(PROBLEM TO WORK ON) Retype every line of text in the records below without changing a character, and leave the pictures out of your answer.

(Collected data entries)
════════════════════

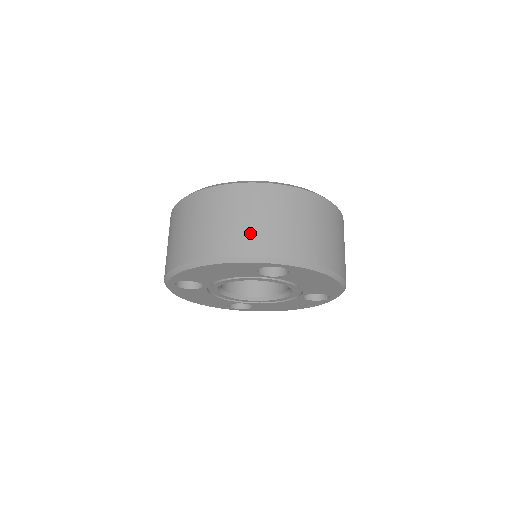
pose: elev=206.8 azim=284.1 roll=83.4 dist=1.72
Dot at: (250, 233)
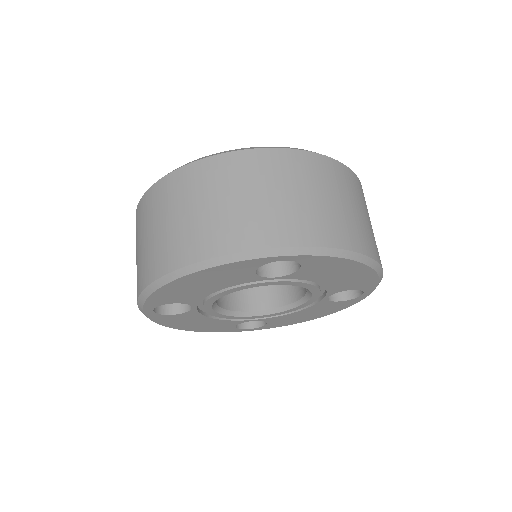
Dot at: (235, 220)
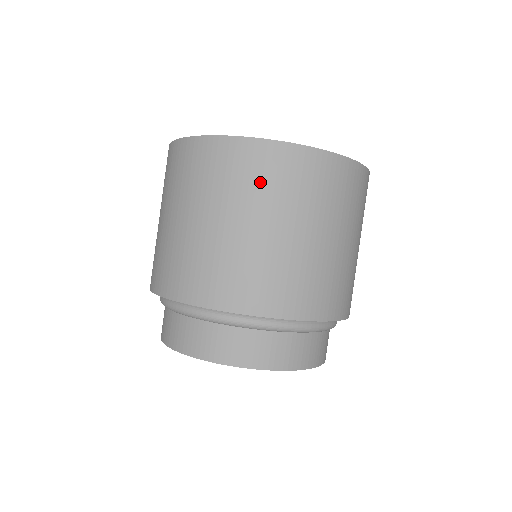
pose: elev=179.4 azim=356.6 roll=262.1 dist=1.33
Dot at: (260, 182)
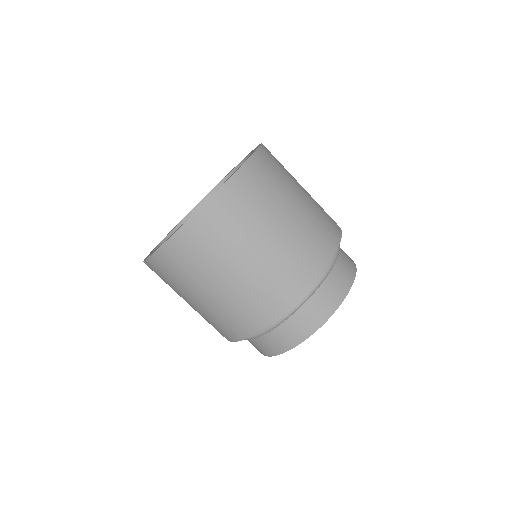
Dot at: (193, 262)
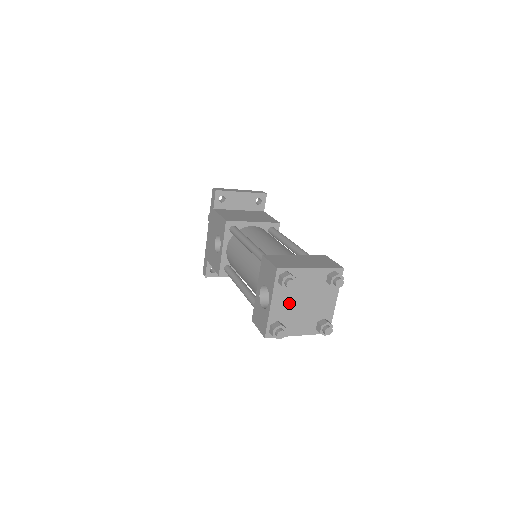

════════════════════

(COMPLETED EXERCISE)
pose: elev=206.8 azim=284.1 roll=83.4 dist=1.72
Dot at: (250, 233)
Dot at: (235, 220)
pose: elev=179.4 azim=356.6 roll=262.1 dist=1.33
Dot at: (260, 182)
Dot at: (193, 262)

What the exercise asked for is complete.